Seu nível é alto. Como se subissem tanto que agora tivessem "medo de descer". É a sua mentira mais sincera, forjada em meio às facadas dos psicanalistas horistas. Na verdade têm esse medo histérico e histórico de cair sem poder se levantar para descansar outra vez. Assim se dedicam a empatar o muito que têm para que nenhum bem possa escapar nas escapadelas de uma geração para outra.
Perpetuam-se como os mais vivos na sobrevivência dos mais fortes! É um bem genético que atinge um mísero gênero de brasileiros: são herdeiros e são primos, num casamento consangüíneo muito apreciado pelas famílias endogâmicas.
Só que algo está por acontecer...
Inesperadamente, quando os dois se põem solenemente sentados em seus bancos acolchoados com suspiros, os sistemas eletrônicos de proteção começam a funcionar em convulsão, prendendo a ambos do lado de dentro.
No início parece um mal-entendido. Como se os softwares tivessem se enganado e pudessem entender e reverter a sua decisão... Mas não. Esquece-se que as máquinas são burras, ainda mais burras do que aqueles que as inventaram.
A cada segundo que se passa, ganham os juros de seu capital e perdem os mimos de festas, batizados e eventos inesquecíveis...
Estão ali, em plena rua da amargura, e os funcionários que normalmente ficam por fora dos eventos mais importantes se revezam nas tentativas de por fim ao tormento irritante dos patrões...
Não demora e a mulher esfrega sofregamente seus acessórios de diamante nos vidros das janelas, imaginando poder fazê-los em pedaços, como faz com todos os mais fracos, ou menos trouxas, do que ela. Acontece que o produto importado é melhor que o nacional e o resultado final é que ela fica com as unhas destroçadas e poças de sangue nas cutículas. O marido, que até então se impacientava, finalmente se manifesta. Primeiro ordena que os tirem dali. Em seguida exige que façam o necessário. Depois manda que resolvam o problema, que ajam e destruam as fechaduras onde tinham se internado...
Contra todo esforço da força bruta, no entanto, as travas enterradas por todos os lados não cedem...

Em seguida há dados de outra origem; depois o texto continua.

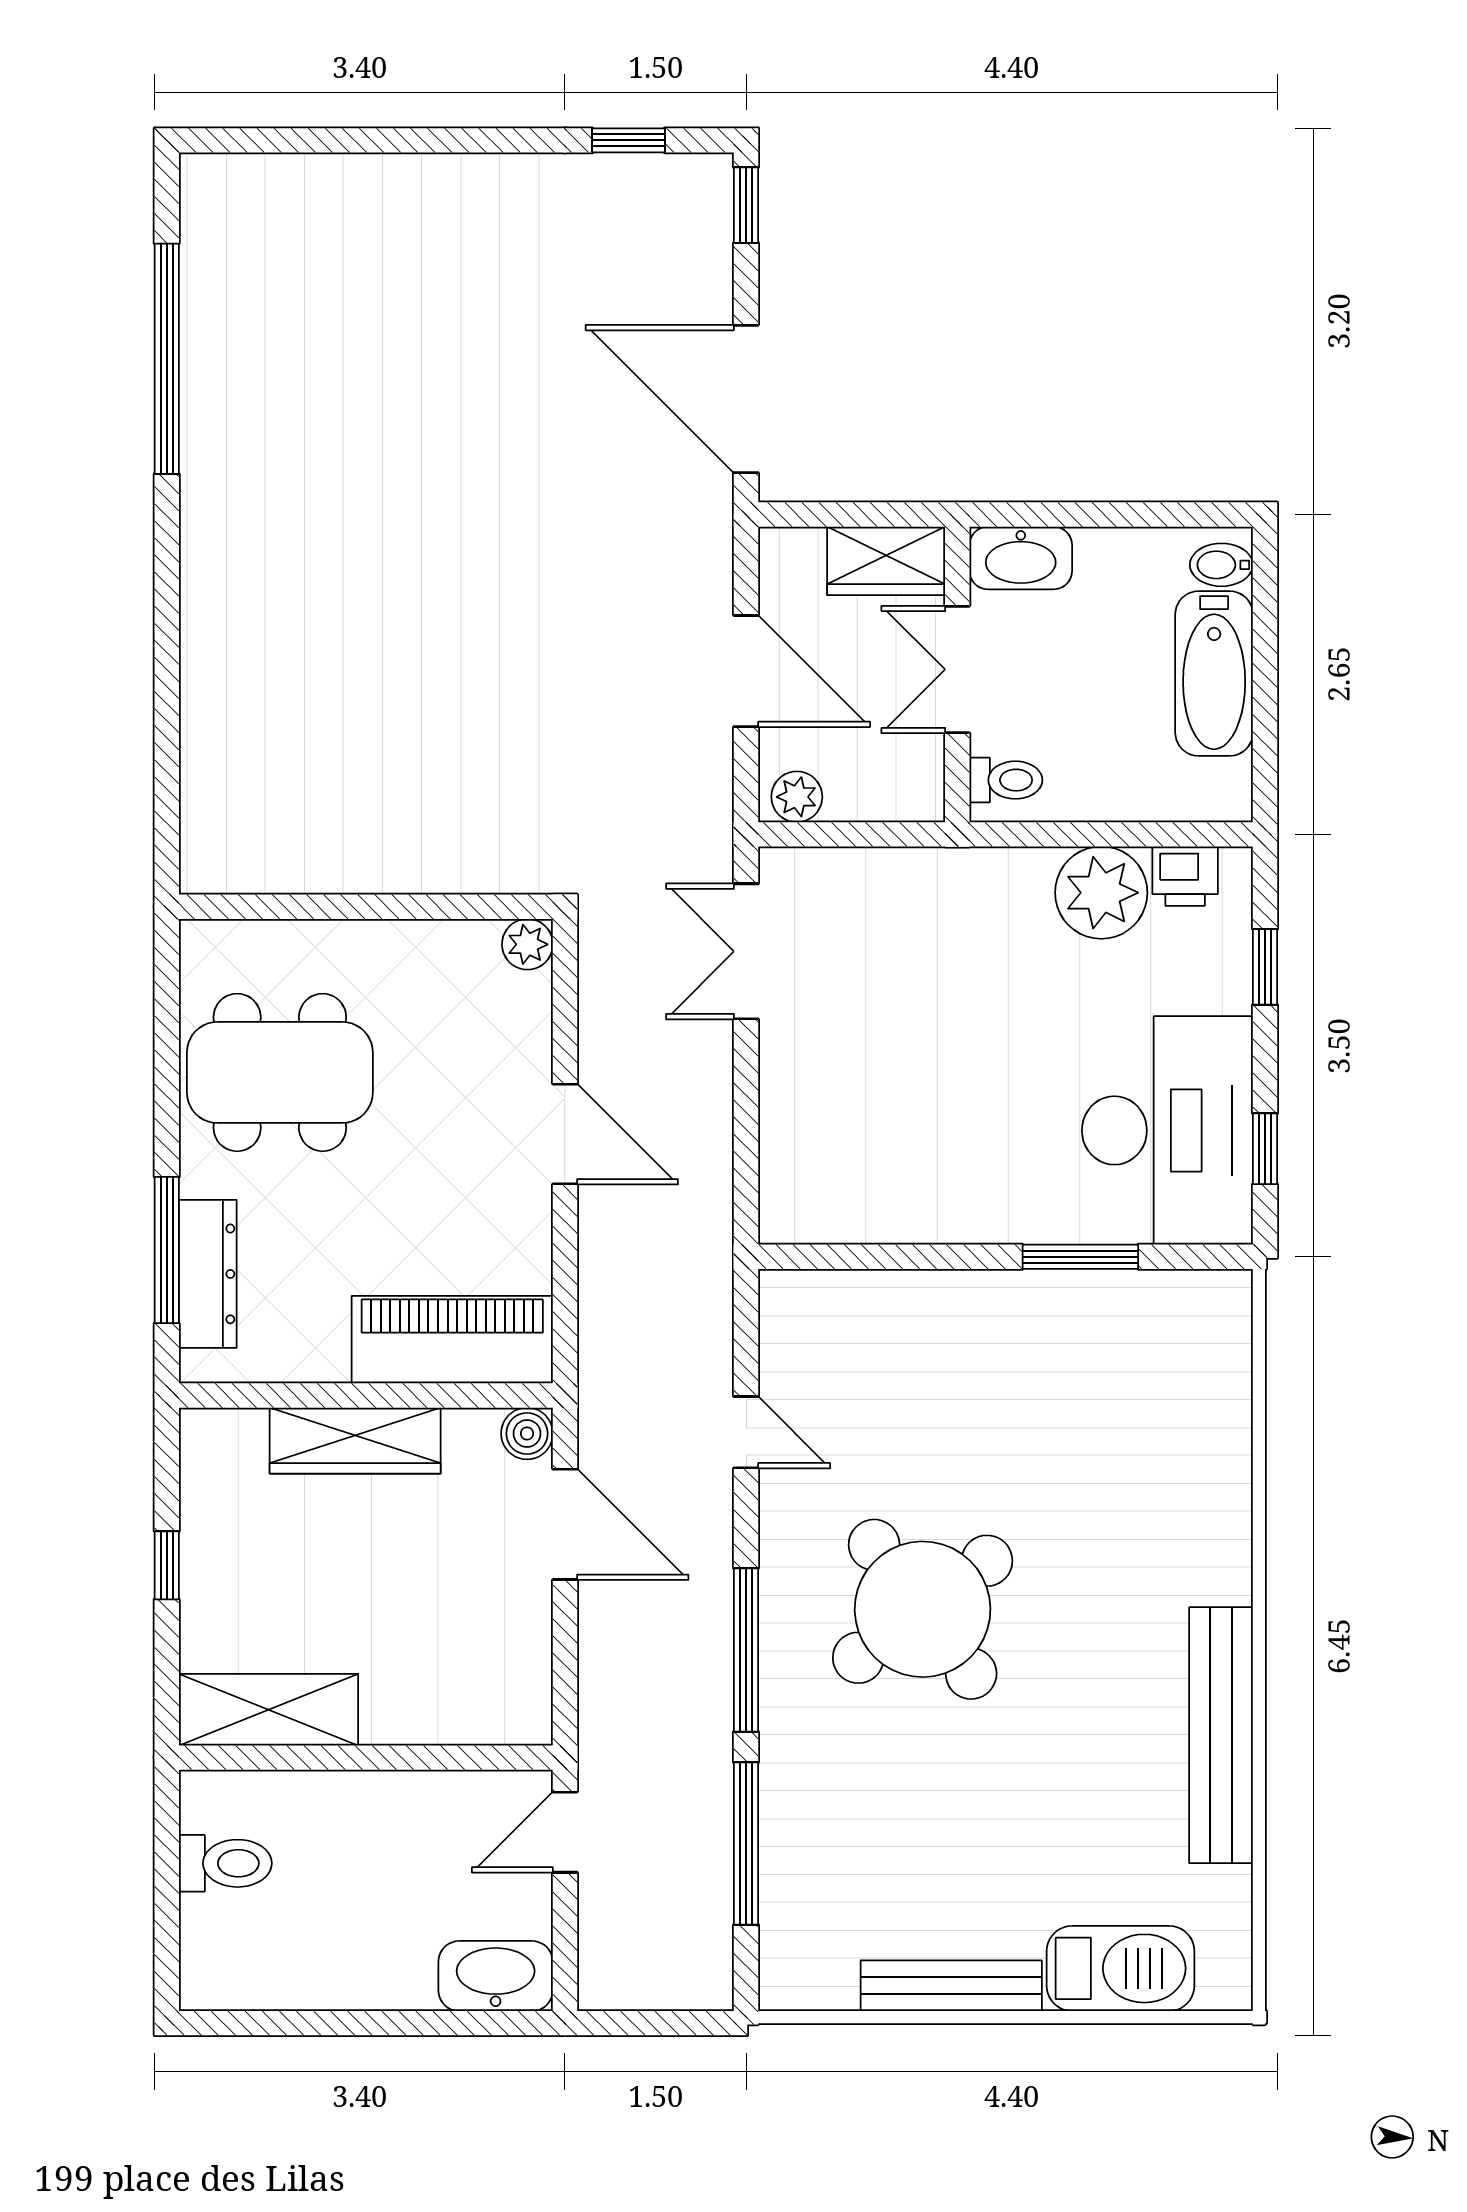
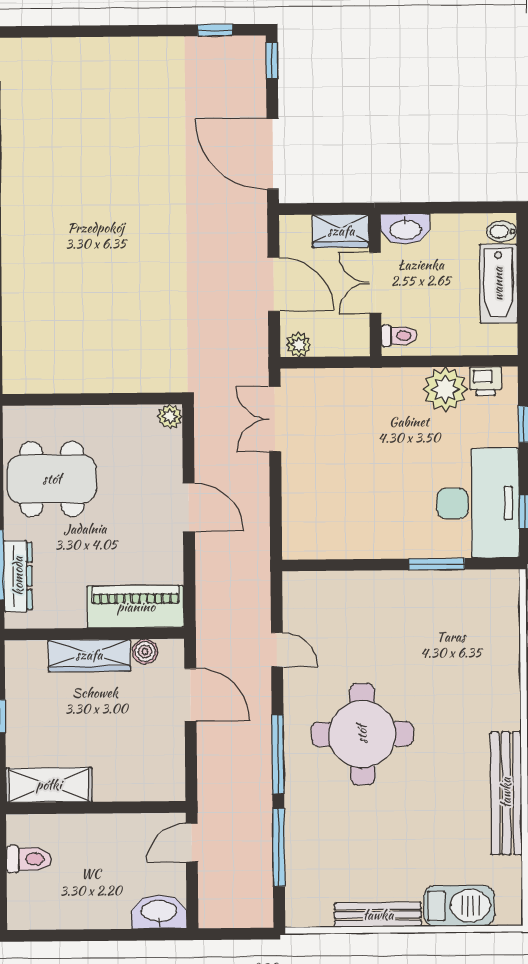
boiler: (527, 1434) -> (145, 652), moved
round table: (923, 1609) -> (362, 734), turned 37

O homem consulta seu relógio a prova de grande profundidade, mas sabe que está naufragando à superfície. É como um pesadelo em que tenta se explicar, e a língua se enrola em justificativas incompreensíveis. O sofrimento se torna evidente, mas como os vidros são espelhados ninguém se comove com o próprio reflexo. O homem perde toda a compostura de sua cultura, boa educação e grita por socorro.
Desesperada com o desespero dele, a mulher o imita...
Ainda assim ninguém pode ouvi-los...Devem ter ar para o quê? No máximo... Dez minutos?